Wole Soyinka, l’enfant terrible des lettres nigérianes, fut nobélisé en 1986

A la fois proche et éloignée de la poésie de Léopold Senghor, se situe celle de Tchicaya U’Tam’si. Prenant son envol dès les années 50, elle se distingue par son caractère provocant, uniment âpre et délicat, comme en témoignent Le Mauvais Sang, Feu de brousse, A triche-cœur, Epitomé et Les Signes du mauvais sang. Mais quand Senghor se montre éperdu d’amour pour l’Afrique, U Tam’si est à la fois fasciné et révulsé par ce continent. Un dilemme déchirant dans lequel il va s’abîmer toute sa vie. Autant sa poésie est agressive, autant son théâtre, genre auquel il s’est converti dans les années 70, arbore un lyrisme au son très pur. Des pièces comme Le Zoulou ou Le destin glorieux du maréchal Nnikon Nniku, prince qu’on sort en sont les meilleurs exemples. Décidément volage, U’Tam’si fait des infidélités au théâtre pour tomber dans les bras du roman. Une couvée pléthorique sera le fruit de cette nouvelle passade. Nous en retiendrons Les Cancrelats, Les Méduses, Les Phalènes et Les Fruits si doux de l’arbre à pain, au travers desquels l’auteur reconstitue l’histoire de son peuple, dans un discours où s’allient l’acquis ancestral, l’imprégnation biblique, l’humeur et les élans du visionnaire. Malheureusement, la camarde va interrompre cette œuvre, en 1988, passée à la postérité pour son émancipation vis-à-vis des tabous sexuels et religieux, son peu d’estime pour les conventions littéraires de sa grande générosité.

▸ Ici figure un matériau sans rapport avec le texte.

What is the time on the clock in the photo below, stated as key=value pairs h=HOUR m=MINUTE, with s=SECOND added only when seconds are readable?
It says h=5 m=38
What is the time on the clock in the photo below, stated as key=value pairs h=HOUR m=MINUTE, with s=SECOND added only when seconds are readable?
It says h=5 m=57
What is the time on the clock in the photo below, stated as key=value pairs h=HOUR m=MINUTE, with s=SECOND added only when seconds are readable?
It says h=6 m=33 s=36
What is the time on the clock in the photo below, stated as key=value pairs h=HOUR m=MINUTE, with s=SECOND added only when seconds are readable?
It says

Ni Senghor ni U’Tam’si n’ont été récompensés, comme il se devait, pour leur talent solaire, le Nigérian Wole Soyinka, lui, a reçu le Prix Nobel en 1986. Ce n’était que justice, tant son œuvre brille de mille éclats. Après un séjour au Royal Court Theatre de Londres, il retourna au Nigéria fonder sa propre troupe, qui jouait ses pièces. Le Lion et la Perle, la Danse de la forêt, les Gens du Marais, un sang fort ou les Tribulations de Frère Jéro sont des créations où se fondent le réalisme et le mythique, la satire et le lyrisme. A l’instar de U’Tam’si, Soyinka aime à butiner sans confondre les genres. L’art poétique ne lui est pas étranger, ainsi que le prouve son recueil intitulé Idandre. Le roman non plus. Dans les Interprètes et Season of Anomy, il déploie tout son sens de l’allégorie politique, de la satire sociale et de la tragédie mythologique. The Man died est son journal de prison. Car Soyinka a passé plusieurs années à l’ombre. A cause de ses provocations. En 1965, il s’empare d’un micro de la radio pour mettre en cause des politicards véreux. Pendant la guerre du Biafra, il s’insurge contre l’instauration d’un pouvoir militaire. Lors du scrutin de 1983, il s’en prend aux manipulateurs de votes. Sûr, Soyinka est un écrivain très fréquentable.